Over recent months, election candidates within the US have hit on the novel method of using NFTs to acquire political donations. These handy assets circumvent the traditional transparency laws surrounding funding and allow politicians to raise large sums efficiently.
Just last month, the improbably named Republican, Blake Masters, raised almost $600k through an NFT campaign in which he offered up artworks from a book he co-authored on start-ups. Republican, Shrina Kurani however, had less success. After stating, “NFTs are our merchandise,” she only raised approximately $6000 through her tokens while over in Korea, presidential candidate Lee Jae-myung used NFTs to raise funds for his latest campaign.

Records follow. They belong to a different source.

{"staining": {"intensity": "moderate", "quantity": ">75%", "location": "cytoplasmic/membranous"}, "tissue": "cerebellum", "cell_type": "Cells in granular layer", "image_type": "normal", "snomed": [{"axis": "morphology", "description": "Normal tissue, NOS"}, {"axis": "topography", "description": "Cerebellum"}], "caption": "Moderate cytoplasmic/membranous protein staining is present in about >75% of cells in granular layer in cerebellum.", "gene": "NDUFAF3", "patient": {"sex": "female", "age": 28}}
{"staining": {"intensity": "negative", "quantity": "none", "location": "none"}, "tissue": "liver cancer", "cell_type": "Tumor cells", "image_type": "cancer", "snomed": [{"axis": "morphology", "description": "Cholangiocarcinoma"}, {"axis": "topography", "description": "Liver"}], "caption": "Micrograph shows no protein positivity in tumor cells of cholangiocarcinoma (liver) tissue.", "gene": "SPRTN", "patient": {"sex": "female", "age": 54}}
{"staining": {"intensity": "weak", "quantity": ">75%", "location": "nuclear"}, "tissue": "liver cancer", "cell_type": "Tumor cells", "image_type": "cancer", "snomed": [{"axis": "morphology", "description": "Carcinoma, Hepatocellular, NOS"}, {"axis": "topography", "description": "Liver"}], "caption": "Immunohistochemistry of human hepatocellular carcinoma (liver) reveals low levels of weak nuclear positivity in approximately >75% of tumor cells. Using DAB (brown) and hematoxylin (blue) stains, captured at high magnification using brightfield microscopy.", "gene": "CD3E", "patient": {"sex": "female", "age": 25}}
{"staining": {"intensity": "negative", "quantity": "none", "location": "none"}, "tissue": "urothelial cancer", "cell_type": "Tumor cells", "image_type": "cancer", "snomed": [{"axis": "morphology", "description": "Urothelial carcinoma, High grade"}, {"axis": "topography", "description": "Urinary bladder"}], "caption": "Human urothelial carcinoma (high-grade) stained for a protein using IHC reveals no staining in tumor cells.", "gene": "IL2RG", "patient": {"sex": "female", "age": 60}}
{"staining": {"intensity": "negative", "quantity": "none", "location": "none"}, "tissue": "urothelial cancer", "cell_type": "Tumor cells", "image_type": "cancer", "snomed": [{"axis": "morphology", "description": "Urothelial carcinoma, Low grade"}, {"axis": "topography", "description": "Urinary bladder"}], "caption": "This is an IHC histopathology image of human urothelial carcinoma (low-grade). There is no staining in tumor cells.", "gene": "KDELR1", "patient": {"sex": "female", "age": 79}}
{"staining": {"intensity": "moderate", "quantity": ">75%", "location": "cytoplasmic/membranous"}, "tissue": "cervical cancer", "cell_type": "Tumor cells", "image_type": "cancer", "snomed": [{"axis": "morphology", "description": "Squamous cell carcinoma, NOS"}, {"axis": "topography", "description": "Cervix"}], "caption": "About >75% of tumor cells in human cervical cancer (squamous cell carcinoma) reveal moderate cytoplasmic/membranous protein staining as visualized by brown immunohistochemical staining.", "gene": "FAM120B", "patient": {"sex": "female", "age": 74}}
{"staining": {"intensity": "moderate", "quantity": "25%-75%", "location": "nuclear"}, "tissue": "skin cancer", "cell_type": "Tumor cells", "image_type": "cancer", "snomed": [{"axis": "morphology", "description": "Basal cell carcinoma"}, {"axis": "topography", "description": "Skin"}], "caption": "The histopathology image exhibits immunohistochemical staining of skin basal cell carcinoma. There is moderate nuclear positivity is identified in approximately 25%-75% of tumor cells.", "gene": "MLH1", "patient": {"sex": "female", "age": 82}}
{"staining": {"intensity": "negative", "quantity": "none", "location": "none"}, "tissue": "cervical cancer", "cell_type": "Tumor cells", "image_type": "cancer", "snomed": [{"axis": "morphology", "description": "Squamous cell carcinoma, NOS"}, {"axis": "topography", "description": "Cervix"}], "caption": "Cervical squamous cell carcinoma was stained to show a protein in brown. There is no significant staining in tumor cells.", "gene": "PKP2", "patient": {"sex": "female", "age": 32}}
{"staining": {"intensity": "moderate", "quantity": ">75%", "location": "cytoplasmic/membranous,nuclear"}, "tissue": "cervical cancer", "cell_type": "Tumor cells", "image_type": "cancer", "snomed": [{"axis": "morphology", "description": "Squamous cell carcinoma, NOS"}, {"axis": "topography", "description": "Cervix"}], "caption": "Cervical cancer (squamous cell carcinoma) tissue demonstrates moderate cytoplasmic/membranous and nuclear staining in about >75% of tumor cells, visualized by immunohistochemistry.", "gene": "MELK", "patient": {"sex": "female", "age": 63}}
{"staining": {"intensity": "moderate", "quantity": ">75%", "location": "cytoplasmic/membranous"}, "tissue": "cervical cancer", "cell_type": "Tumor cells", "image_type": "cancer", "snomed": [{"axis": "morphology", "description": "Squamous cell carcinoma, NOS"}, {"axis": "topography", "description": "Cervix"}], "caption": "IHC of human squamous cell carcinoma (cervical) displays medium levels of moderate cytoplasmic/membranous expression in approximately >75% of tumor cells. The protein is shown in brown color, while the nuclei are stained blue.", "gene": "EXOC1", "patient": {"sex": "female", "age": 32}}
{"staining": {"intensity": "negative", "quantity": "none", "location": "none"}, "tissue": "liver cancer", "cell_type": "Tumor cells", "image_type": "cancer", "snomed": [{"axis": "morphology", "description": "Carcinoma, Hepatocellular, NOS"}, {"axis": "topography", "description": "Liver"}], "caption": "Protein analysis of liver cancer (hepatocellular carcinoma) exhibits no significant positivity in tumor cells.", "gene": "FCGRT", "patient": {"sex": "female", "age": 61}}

The crux of the matter is that politicians want to attract younger voters, and they think the way to do that is through NFTs, not fully understanding that the younger generation are more savvy than they are given credit for, and have become a cynical force to be reckoned with.
NFTs and crypto in general, offer a method of anonymously donating to a preferred political party, while somewhere later down the line they will be responsible for legislating against it. These murky waters then, will take a fair deal of traversing. What the world really wants are NFTs of Hilary’s emails, Donald’s tax returns, and Andrew Cuomo’s….oh, never mind.